In the diagram below:
- Numbers in square boxes represent passing tests.
- Red “X” represent failed tests.
- Gray dashed contours are the resource consumption estimation, based on curve fitting a linear function in two variables (
y = a1 * x1 + a2 * x2 + b
) to all the tests. - Some data points appear inconsistent with the trend. This is most likely due to changing conditions from test to test, such as: new charm release, compaction taking place close to recording final test data, or timing alignment of the querying browser instances producing a spike. As charms and juju stabilize, the numbers are expected to be more consistent in future tests.
- Log lines ingestion rate is CPU-limited, and and metrics ingestion rate is memory-limited.
Per-pod resource usage
In addition to the overall VM resource usage, we also look at the cpu and memory usage per pod (reported by kubectl top pod
).
- We need 0.8 CPU and 1.4 Gi memory for every 100,000 log lines per minute ingested by Loki.

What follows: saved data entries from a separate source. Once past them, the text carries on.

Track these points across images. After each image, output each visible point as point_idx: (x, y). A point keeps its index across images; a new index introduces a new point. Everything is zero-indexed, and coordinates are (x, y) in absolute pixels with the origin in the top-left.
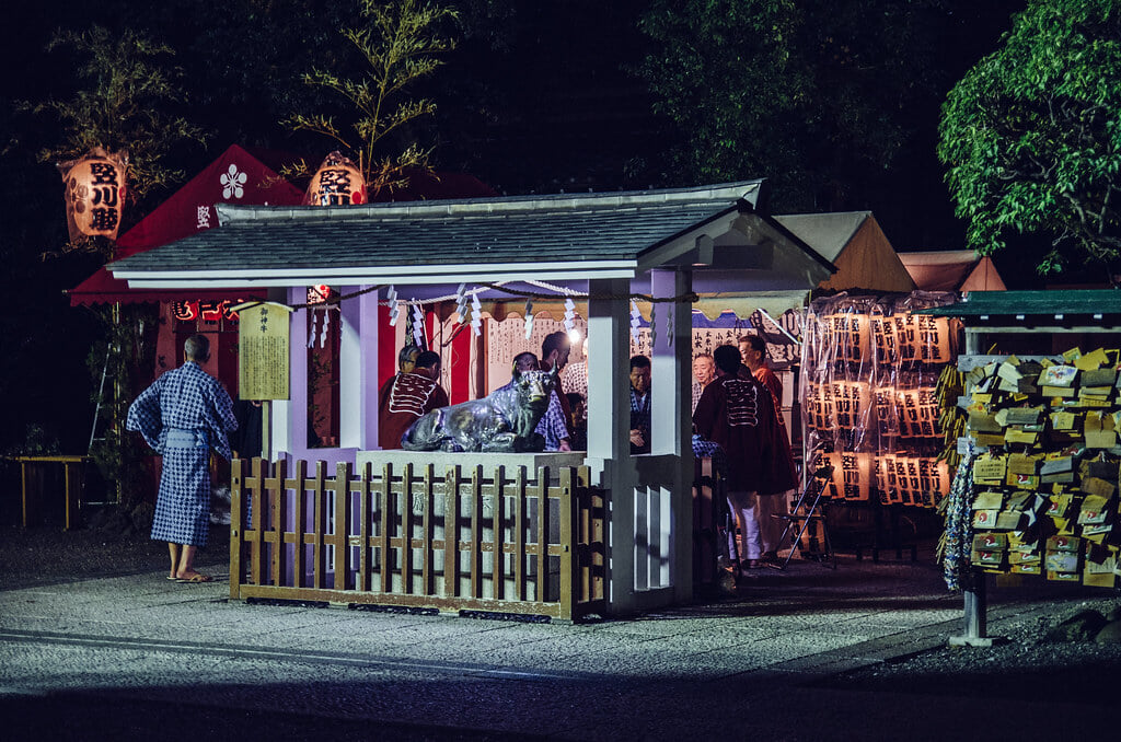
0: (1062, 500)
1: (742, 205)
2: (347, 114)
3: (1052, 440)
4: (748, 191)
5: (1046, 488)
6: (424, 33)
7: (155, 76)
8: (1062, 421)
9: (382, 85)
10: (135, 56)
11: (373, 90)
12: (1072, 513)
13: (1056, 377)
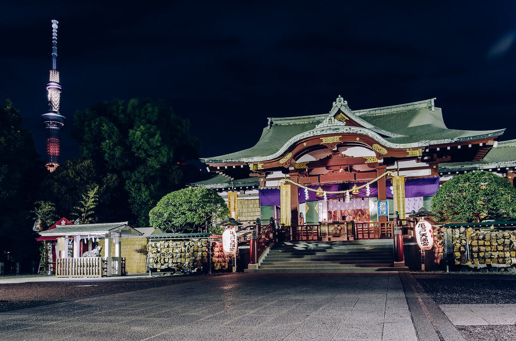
0: (159, 259)
1: (125, 225)
2: (81, 213)
3: (158, 252)
4: (126, 223)
5: (158, 257)
6: (93, 202)
7: (52, 208)
8: (159, 250)
9: (86, 209)
10: (49, 205)
11: (85, 209)
12: (160, 260)
13: (158, 244)
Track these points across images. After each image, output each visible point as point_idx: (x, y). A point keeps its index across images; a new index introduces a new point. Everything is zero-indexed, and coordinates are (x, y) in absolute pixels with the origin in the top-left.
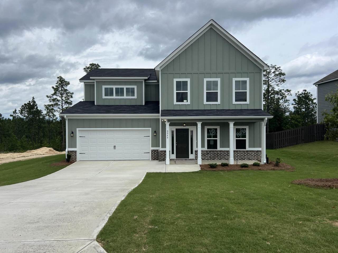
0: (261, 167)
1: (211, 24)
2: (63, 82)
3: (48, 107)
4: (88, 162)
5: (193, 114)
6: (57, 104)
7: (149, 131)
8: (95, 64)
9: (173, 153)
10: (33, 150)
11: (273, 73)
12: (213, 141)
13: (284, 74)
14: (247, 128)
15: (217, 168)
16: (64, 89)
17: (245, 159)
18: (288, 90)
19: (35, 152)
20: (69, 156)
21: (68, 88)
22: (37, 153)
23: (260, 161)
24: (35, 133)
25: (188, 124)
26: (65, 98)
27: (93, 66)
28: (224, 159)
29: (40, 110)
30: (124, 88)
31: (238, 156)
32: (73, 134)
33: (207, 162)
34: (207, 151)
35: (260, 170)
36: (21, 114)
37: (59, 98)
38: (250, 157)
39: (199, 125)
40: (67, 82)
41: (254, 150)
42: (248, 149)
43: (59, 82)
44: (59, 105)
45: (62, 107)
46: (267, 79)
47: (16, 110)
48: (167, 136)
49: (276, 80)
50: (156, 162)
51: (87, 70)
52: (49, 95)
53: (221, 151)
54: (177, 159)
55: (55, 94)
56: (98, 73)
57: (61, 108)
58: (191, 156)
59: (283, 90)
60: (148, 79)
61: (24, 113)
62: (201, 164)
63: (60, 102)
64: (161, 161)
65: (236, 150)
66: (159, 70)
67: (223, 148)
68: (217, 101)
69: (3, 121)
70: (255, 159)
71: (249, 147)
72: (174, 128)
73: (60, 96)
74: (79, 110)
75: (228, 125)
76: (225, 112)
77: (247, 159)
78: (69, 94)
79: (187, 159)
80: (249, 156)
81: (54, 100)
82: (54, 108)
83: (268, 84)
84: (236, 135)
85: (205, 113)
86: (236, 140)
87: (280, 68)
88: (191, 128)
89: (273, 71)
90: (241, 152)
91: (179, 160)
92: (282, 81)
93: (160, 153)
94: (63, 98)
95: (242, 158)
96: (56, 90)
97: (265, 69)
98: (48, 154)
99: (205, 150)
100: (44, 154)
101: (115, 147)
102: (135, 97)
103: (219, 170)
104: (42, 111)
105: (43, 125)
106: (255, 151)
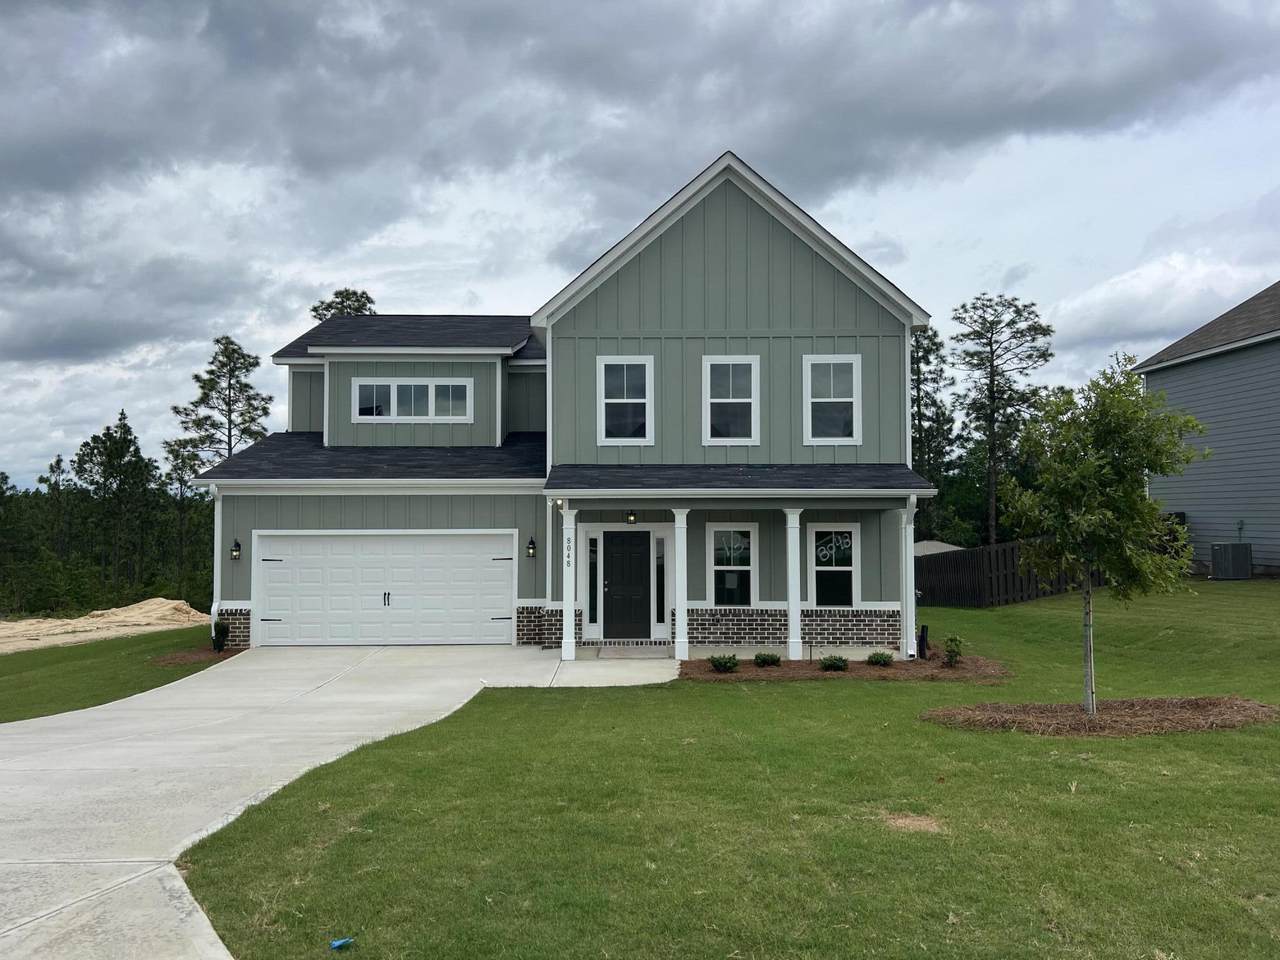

- We need 0.12 CPU and 2.3 Gi memory for every 1,000,000 metrics datapoints per minute ingested by prometheus.
Pod | CPU | Memory |
---|---|---|
Loki | 0.75 / 100k | 1.3Gi / 100k |
Prometheus | 0.11 / 1M | 2.3Gi / 1M |
Table: pod resources needed for per-minute ingestion rates.
Conclusions
- The Grafana Labs stack that COS Lite is based on can ingest a substantial amount of data on fairly moderate hardware.
- Being unable to deploy the same charm revisions (workload versions) every single load test run introduced some jitter in the results.
- More load tests are needed to improve the prediction accuracy of the fitted curves.